Francis Koster: What Trump got right about Norwegians

Published 12:00 am Sunday, January 21, 2018

I want to support one of President Trump’s recent statements encouraging immigration by folks who carry the values of Norway. He is right — it would be good for the America.

According to the World Health Organization, Norway ranks 15th in the world for life expectancy. We rank No. 31 — and our life expectancy is falling. Because of their better public policy, people from Norway live longer.

The CIA World Factbook says that Norway’s health care costs per citizen is a lot less than ours. In 2016, we spent $9,982 per citizen for health care; Norway spent $6,647. It also says they have 4.4 doctors for every 1,000 citizens and we have 2.5.

One reason their health care costs are so much lower is that prescription drugs are a lot cheaper there. Compared to Norway, U.S. drug prices were higher for 93 percent of 40 top branded drugs available in both countries. One of the major reasons is that President George W. Bush signed a law forbidding Medicare (which is the largest single U.S. payer for prescription drugs) to negotiate pricing. In Norway, the government is aggressive in negotiation drug prices.

■ **EXERCISE REQUIREMENTS**
(1) List every statistic the column on Norway gives about the United States.
(2) Pick up the column on Norway after its final sentence and keep writing.

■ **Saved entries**
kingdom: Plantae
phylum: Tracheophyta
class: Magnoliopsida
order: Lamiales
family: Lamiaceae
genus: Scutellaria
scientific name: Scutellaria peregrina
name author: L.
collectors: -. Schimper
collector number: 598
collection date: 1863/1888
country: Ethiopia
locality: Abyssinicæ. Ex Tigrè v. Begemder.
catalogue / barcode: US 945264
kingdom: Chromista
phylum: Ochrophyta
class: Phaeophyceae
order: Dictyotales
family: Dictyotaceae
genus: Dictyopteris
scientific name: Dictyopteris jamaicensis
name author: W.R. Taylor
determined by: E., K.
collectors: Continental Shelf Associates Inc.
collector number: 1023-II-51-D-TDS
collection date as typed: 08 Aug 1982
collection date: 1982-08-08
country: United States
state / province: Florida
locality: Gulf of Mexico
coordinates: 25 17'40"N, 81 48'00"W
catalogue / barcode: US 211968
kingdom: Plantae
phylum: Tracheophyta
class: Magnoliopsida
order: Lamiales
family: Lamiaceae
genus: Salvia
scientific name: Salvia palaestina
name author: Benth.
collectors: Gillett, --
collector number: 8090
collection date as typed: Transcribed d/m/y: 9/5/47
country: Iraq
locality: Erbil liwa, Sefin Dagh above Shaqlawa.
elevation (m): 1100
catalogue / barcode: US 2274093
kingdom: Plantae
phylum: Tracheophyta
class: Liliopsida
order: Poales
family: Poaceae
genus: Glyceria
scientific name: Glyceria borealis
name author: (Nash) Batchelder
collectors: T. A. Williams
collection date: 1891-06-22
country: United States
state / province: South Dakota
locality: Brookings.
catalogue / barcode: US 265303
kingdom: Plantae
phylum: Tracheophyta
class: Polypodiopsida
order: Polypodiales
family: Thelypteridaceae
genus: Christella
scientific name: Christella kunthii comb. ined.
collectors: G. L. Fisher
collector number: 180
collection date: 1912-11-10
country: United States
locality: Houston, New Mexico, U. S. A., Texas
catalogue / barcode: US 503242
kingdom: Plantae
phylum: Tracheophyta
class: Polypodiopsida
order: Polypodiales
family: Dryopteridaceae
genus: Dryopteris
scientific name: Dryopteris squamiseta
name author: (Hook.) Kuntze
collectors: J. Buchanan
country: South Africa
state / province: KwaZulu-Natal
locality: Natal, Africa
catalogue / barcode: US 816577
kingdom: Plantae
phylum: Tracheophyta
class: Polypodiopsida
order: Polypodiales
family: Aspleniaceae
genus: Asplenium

■ **TASK RESPONSES**
(1)
- Ranks No. 31 in the world for life expectancy
- Spent $9,982 per citizen on health care in 2016
- Has 2.5 doctors for every 1,000 citizens
- Drug prices were higher than Norway's for 93 percent of 40 top branded drugs available in both countries

(2)
Another important factor is that Norway has government-run universal health insurance, and we don’t — in fact, as you read this, our national leaders are working hard to reduce the number of people who are covered by the Affordable Care Act, which will further cut our life expectancy.

Norwegian health spending emphasizes disease prevention, and ours focuses on cures once disease emerges.

From a financial point of view, I want people from Norway to come because they are better investors in making a healthy society for my kids and grandkids.

They also invest taxpayer money better than we do. A significant contributor to our shorter (and falling) life expectancy is obesity. The portion of obese people in Norway’s population is only about two-thirds that of the United States. One reason is that they do not subsidize sugar production with taxpayer dollars, and we do.

They may make smarter investment decisions because they spend a higher percentage of their gross domestic product on public education than we do — 18 percent more. This must be working, because among the 25-34-age range, 49 percent of their population attends education or training beyond high school, compared with 46 percent of Americans.

Their public policy has resulted in a much larger use of clean renewable energy, lower prison rates, lower HIV rates, better education, more gender equality, bans on fracking — I could go on and on.

Bring on the Norwegians!

Dr. Francis Koster lives in Kannapolis.